Why are internal links important for product listing pages (PLP) on e-commerce websites? How can we help users and Google more effectively find category pages? Can we automate the creation of internal links? What’s the value for SEO?
In this blog post we will focus on automating the creation of internal links for e-commerce category pages. We will create the so-called related search widget for an e-commerce website, a navigational element designed to recommend similar categories, to improve internal links and to boost rankings.
We structure content on websites to let people find what they want. There is always beauty in understanding how things are organized on an e-commerce website. In SEO, when we are involved with user experience, our ultimate goal is to find the truth (the essence of any webpage) and to render the intent. Peter Morville will say that, when organizing content, we create environments for understanding.

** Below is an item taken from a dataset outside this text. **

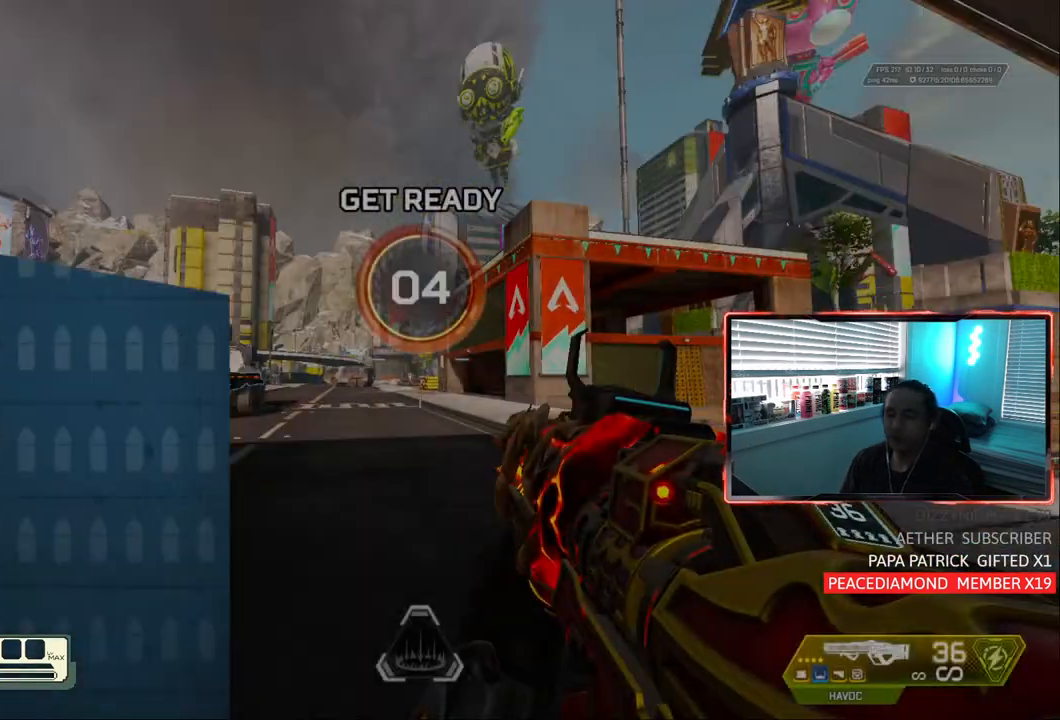
{"dt_ms": 500, "buttons": [], "left_stick": "center", "right_stick": "center", "events": [[83, "right_stick", "up-right"], [183, "right_stick", "center"], [283, "right_stick", "down"], [467, "right_stick", "center"]]}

Here is the outline for this article. If you prefer to jump right into code here is the Colab.
- SEO advantages of related search links
- How a related search widget should look like
- Creating internal links on scale for an e-commerce website
- Accessing the sitemap using Advertools
- Extract textual elements from each page
- Extract queries from GSC (optional)
- Computing semantic similarity
- Preparing the output file
- Scaling the workflow – a better AI lifecycle using NOW
- Conclusions and future work
- Additional Questions
We will create recommended links using a small set of commands in Python and a minimal amount of deep learning. Before anything else, let’s review two essential aspects:
- Categorization is a selective process. We emphasize one aspect and silence many others. When it works, it conveys meaning and helps others find what they need.
- In a connected graph of web pages, a page’s closeness centrality represents its ability to be central within its network. The more relevant we are, the easier it gets to reduce the number of clicks a user needs to find what he/she needs.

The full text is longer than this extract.